Background information
- Born: February 20, 1938
- Origin: Istanbul, Turkey
- Died: June 28, 2000 (aged 62)
- Genres: Turkish classical
- Instrument: Oud

= Cinuçen Tanrıkorur =

Cinuçen Tanrıkorur was an oud master, prolific composer of Turkish classical music, musicologist, and music journalist.
He served as the director of Turkish Music at Ankara Radio, and taught music at Selçuk University.

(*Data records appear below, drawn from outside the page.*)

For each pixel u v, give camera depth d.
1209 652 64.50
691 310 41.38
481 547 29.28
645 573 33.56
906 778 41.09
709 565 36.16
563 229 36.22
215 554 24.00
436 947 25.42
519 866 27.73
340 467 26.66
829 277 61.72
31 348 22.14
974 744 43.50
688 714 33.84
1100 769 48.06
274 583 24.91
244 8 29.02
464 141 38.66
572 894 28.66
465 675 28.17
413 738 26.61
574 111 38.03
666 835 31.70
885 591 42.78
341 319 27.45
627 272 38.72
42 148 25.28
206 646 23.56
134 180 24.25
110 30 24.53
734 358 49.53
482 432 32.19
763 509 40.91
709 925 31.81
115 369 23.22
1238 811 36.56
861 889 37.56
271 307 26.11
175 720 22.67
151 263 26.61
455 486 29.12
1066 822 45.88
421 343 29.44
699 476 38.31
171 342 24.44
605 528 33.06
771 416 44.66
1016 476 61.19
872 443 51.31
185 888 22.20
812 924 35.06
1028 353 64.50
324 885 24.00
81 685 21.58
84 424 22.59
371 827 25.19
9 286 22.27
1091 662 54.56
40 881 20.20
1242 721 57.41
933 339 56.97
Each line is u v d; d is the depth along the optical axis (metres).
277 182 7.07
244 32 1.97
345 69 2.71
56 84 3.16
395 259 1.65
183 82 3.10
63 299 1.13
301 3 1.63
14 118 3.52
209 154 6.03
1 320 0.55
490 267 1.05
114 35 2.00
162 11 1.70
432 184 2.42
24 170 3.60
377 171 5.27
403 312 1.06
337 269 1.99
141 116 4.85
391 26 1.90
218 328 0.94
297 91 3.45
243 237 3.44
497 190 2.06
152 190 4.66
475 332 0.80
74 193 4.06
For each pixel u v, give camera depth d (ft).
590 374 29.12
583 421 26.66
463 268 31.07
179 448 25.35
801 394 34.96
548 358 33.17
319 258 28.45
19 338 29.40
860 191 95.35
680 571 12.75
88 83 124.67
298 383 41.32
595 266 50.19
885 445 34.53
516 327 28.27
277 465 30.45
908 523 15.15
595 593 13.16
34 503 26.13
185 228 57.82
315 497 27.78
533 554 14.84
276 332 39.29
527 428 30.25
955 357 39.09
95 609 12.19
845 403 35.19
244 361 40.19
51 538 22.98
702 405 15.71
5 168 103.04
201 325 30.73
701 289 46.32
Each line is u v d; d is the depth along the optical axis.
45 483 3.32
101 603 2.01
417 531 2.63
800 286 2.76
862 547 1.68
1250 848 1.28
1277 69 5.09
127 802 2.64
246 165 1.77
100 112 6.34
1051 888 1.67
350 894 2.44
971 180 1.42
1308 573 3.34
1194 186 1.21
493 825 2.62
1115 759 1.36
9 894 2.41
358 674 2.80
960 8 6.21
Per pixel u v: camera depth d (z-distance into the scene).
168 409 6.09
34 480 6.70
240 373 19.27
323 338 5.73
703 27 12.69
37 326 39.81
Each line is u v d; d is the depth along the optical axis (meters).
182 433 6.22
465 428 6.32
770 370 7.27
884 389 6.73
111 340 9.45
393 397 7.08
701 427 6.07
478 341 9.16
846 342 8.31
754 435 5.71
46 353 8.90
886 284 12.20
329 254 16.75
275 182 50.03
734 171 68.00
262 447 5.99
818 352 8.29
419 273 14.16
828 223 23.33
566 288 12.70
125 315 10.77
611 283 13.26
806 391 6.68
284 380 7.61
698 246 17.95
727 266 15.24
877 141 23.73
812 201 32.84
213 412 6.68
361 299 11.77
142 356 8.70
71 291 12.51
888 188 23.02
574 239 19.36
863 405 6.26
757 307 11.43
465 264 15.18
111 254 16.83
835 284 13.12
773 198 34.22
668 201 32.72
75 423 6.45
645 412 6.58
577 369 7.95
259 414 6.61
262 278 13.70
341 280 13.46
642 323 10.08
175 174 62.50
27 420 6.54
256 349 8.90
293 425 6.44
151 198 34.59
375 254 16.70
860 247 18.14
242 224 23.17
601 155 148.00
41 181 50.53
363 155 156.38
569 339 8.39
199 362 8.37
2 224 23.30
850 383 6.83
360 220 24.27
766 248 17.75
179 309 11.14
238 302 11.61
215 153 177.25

He was born in Istanbul. He was first exposed to music through his uncle Mecdinevin Tanrıkorur who was a student of Münir Nurettin Selçuk. He was introduced to the oud through his mother, and started composing at the age of 14. At the age of 22 he became a musician at the Istanbul Radio. He is a graduate of the Liceo Italiano Statale Istanbul, and later studied architecture in Istanbul, and then moved to Ankara where he worked for the government as an architect. He wrote a method for the oud, which was awarded a prize by Turkish Radio and Television Corporation. He was later the director of the traditional music section at Ankara Radio for several years. He composed over 500 pieces of both instrumental and vocal music, and is regarded as one of the greatest contemporary Turkish composers in the classical tradition. He also created a new mode, Makam Şedd-i sabâ, which he demonstrated in a classical suite (fasıl) of six pieces.